=== What you have to do ===
Reproduce every line of text in the data below verbatim, in its original order, and leave the pictures out of the output.

Stored entries
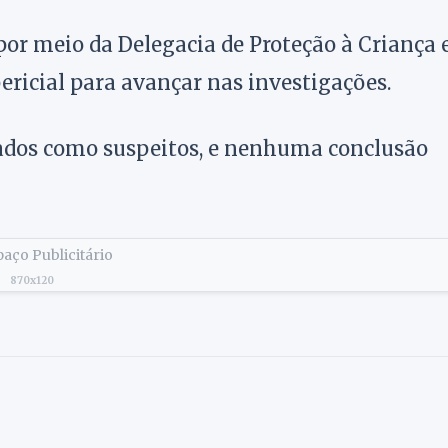
 por meio da Delegacia de Proteção à Criança 
ericial para avançar nas investigações.
ados como suspeitos, e nenhuma conclusão
aço Publicitário
870x120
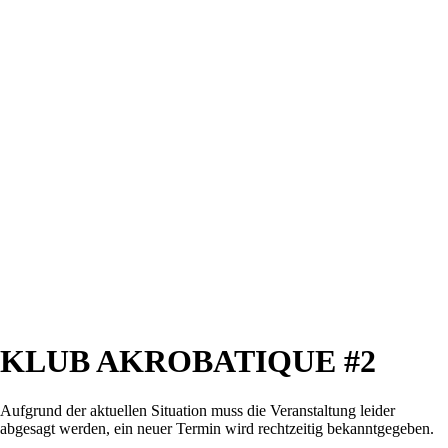
KLUB AKROBATIQUE #2
Aufgrund der aktuellen Situation muss die Veranstaltung leider
abgesagt werden, ein neuer Termin wird rechtzeitig bekanntgegeben.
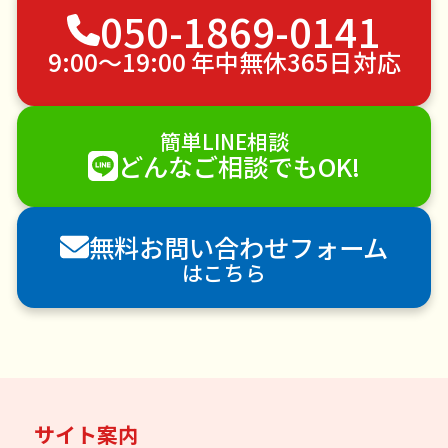
050-1869-0141
草刈り・草むしり
家具の移動
引っ越し
植木の剪定
植木の伐採
手すり取り付け
9:00〜19:00 年中無休365日対応
ペットのお世話
エアコンクリーニング
DIY・日曜大工
ハウスクリーニング
簡単LINE相談
雪かき・雪下ろし
電球交換
どんなご相談でもOK!
襖（ふすま）の張替え
空き家管理
各種代行
害獣駆除
防草シート施工
ナメクジ駆除
無料お問い合わせフォーム
害虫駆除
はこちら
サイト案内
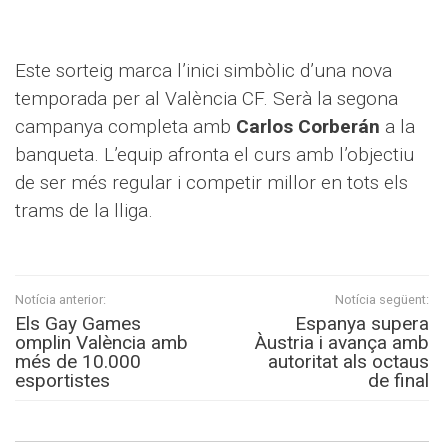
Este sorteig marca l’inici simbòlic d’una nova
temporada per al València CF. Serà la segona
campanya completa amb
Carlos Corberán
a la
banqueta. L’equip afronta el curs amb l’objectiu
de ser més regular i competir millor en tots els
trams de la lliga.
Notícia anterior:
Notícia següent:
Els Gay Games
Espanya supera
omplin València amb
Àustria i avança amb
més de 10.000
autoritat als octaus
esportistes
de final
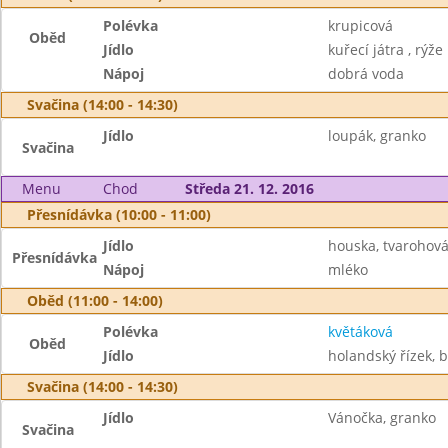
Polévka
krupicová
Oběd
Jídlo
kuřecí játra , rýže
Nápoj
dobrá voda
Svačina (14:00 - 14:30)
Jídlo
loupák, granko
Svačina
Menu
Chod
Středa 21. 12. 2016
Přesnídávka (10:00 - 11:00)
Jídlo
houska, tvarohov
Přesnídávka
Nápoj
mléko
Oběd (11:00 - 14:00)
Polévka
květáková
Oběd
Jídlo
holandský řízek, 
Svačina (14:00 - 14:30)
Jídlo
Vánočka, granko
Svačina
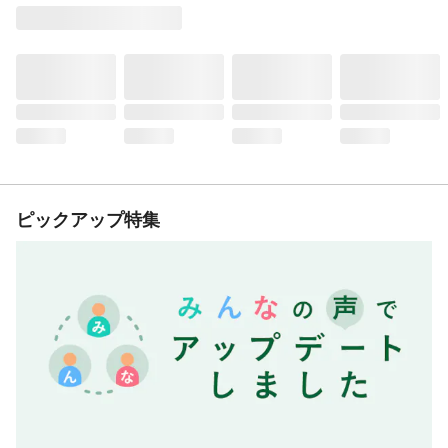
ピックアップ特集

=== Reply ===
 por meio da Delegacia de Proteção à Criança 
ericial para avançar nas investigações.
ados como suspeitos, e nenhuma conclusão
aço Publicitário
870x120
KLUB AKROBATIQUE #2
Aufgrund der aktuellen Situation muss die Veranstaltung leider
abgesagt werden, ein neuer Termin wird rechtzeitig bekanntgegeben.
050-1869-0141
草刈り・草むしり
家具の移動
引っ越し
植木の剪定
植木の伐採
手すり取り付け
9:00〜19:00 年中無休365日対応
ペットのお世話
エアコンクリーニング
DIY・日曜大工
ハウスクリーニング
簡単LINE相談
雪かき・雪下ろし
電球交換
どんなご相談でもOK!
襖（ふすま）の張替え
空き家管理
各種代行
害獣駆除
防草シート施工
ナメクジ駆除
無料お問い合わせフォーム
害虫駆除
はこちら
サイト案内
Este sorteig marca l’inici simbòlic d’una nova
temporada per al València CF. Serà la segona
campanya completa amb
Carlos Corberán
a la
banqueta. L’equip afronta el curs amb l’objectiu
de ser més regular i competir millor en tots els
trams de la lliga.
Notícia anterior:
Notícia següent:
Els Gay Games
Espanya supera
omplin València amb
Àustria i avança amb
més de 10.000
autoritat als octaus
esportistes
de final
Polévka
krupicová
Oběd
Jídlo
kuřecí játra , rýže
Nápoj
dobrá voda
Svačina (14:00 - 14:30)
Jídlo
loupák, granko
Svačina
Menu
Chod
Středa 21. 12. 2016
Přesnídávka (10:00 - 11:00)
Jídlo
houska, tvarohov
Přesnídávka
Nápoj
mléko
Oběd (11:00 - 14:00)
Polévka
květáková
Oběd
Jídlo
holandský řízek, 
Svačina (14:00 - 14:30)
Jídlo
Vánočka, granko
Svačina
ピックアップ特集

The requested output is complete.